- [Exercise prompt] Continue the mailing-list thread on the TCP WARN_ON patch below from the point where it stops.

- [Given text]
== Segment start ==
Re: [PATCH] tcp: check socket state before calling WARN_ON

From: Eric Dumazet
Date: Fri Dec 06 2024 - 04:09:41 EST


On Fri, Dec 6, 2024 at 9:58 AM Youngmin Nam <youngmin.nam@xxxxxxxxxxx> wrote:
>
> On Fri, Dec 06, 2024 at 09:35:32AM +0100, Eric Dumazet wrote:
> > On Fri, Dec 6, 2024 at 6:50 AM Youngmin Nam <youngmin.nam@xxxxxxxxxxx> wrote:
> > >
> > > On Wed, Dec 04, 2024 at 08:13:33AM +0100, Eric Dumazet wrote:
> > > > On Wed, Dec 4, 2024 at 4:35 AM Youngmin Nam <youngmin.nam@xxxxxxxxxxx> wrote:
> > > > >
> > > > > On Tue, Dec 03, 2024 at 06:18:39PM -0800, Jakub Kicinski wrote:
> > > > > > On Tue, 3 Dec 2024 10:34:46 -0500 Neal Cardwell wrote:
> > > > > > > > I have not seen these warnings firing. Neal, have you seen this in the past ?
> > > > > > >
> > > > > > > I can't recall seeing these warnings over the past 5 years or so, and
> > > > > > > (from checking our monitoring) they don't seem to be firing in our
> > > > > > > fleet recently.
> > > > > >
> > > > > > FWIW I see this at Meta on 5.12 kernels, but nothing since.
> > > > > > Could be that one of our workloads is pinned to 5.12.
> > > > > > Youngmin, what's the newest kernel you can repro this on?
> > > > > >
> > > > > Hi Jakub.
> > > > > Thank you for taking an interest in this issue.
> > > > >
> > > > > We've seen this issue since 5.15 kernel.
> > > > > Now, we can see this on 6.6 kernel which is the newest kernel we are running.
> > > >
> > > > The fact that we are processing ACK packets after the write queue has
> > > > been purged would be a serious bug.
> > > >
> > > > Thus the WARN() makes sense to us.
> > > >
> > > > It would be easy to build a packetdrill test. Please do so, then we
> > > > can fix the root cause.
> > > >
> > > > Thank you !
> > > >
> > >
> > > Hi Eric.
> > >
> > > Unfortunately, we are not familiar with the Packetdrill test.
== Segment end ==
- [Entries supplied]
== Segment start ==
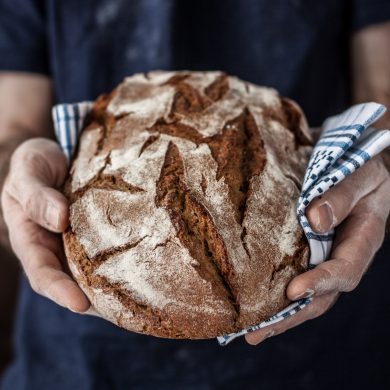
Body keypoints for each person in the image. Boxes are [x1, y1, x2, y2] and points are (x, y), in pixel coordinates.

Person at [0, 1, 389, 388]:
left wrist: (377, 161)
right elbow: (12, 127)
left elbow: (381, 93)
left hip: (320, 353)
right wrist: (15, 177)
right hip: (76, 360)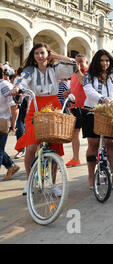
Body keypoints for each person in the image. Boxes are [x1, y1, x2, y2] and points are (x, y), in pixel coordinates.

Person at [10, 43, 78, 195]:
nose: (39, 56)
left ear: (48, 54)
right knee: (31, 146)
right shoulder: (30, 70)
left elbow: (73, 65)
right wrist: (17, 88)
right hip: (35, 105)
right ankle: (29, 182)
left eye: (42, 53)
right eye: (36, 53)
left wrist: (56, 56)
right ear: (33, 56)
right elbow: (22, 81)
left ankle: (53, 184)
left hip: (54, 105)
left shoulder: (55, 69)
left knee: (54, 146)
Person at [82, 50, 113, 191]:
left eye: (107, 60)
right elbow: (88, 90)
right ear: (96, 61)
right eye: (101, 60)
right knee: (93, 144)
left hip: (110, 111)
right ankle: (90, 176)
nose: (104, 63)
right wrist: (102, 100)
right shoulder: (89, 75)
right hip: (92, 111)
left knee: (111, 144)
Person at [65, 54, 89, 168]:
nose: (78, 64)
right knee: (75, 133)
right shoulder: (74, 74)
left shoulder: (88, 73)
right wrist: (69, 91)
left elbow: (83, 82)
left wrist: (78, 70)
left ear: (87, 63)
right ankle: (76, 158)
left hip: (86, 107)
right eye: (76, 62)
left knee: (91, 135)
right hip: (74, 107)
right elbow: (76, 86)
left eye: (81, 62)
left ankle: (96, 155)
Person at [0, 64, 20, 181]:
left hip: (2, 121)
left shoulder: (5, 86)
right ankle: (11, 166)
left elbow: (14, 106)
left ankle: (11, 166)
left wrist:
== Segment end ==
- [Solved problem]
> > > Refering to the official website on Github, I tried to install it on my device.
> > >
> > > Here is what I did on my local machine.
> > >
> > > $ mkdir packetdrill
> > > $ cd packetdrill
> > > $ git clone https://protect2.fireeye.com/v1/url?k=746d28f3-15e63dd6-746ca3bc-74fe485cbff6-e405b48a4881ecfc&q=1&e=ca164227-d8ec-4d3c-bd27-af2d38964105&u=https%3A%2F%2Fgithub.com%2Fgoogle%2Fpacketdrill.git .
> > > $ cd gtests/net/packetdrill/
> > > $./configure
> > > $ make CC=/home/youngmin/Downloads/arm-gnu-toolchain-13.3.rel1-x86_64-aarch64-none-linux-gnu/bin/aarch64-none-linux-gnu-gcc
> > >
> > > $ adb root
> > > $ adb push packetdrill /data/
> > > $ adb shell
> > >
> > > And here is what I did on my device
> > >
> > > erd9955:/data/packetdrill/gtests/net # ./packetdrill/run_all.py -S -v -L -l tcp/
> > > /system/bin/sh: ./packetdrill/run_all.py: No such file or directory
> > >
> > > I'm not sure if this procedure is correct.
> > > Could you help us run the Packetdrill on an Android device ?
> >
> > packetdrill can run anywhere, for instance on your laptop, no need to
> > compile / install it on Android
> >
> > Then you can run single test like
> >
> > # packetdrill gtests/net/tcp/sack/sack-route-refresh-ip-tos.pkt
> >
>
> You mean.. To test an Android device, we need to run packetdrill on laptop, right ?
>
> Laptop(run packetdrill script) <--------------------------> Android device
>
> By the way, how can we test the Android device (DUT) from packetdrill which is running on Laptop?
> I hope you understand that I am aksing this question because we are not familiar with the packetdrill.
> Thanks.

packetdrill does not need to run on a physical DUT, it uses a software
stack : TCP and tun device.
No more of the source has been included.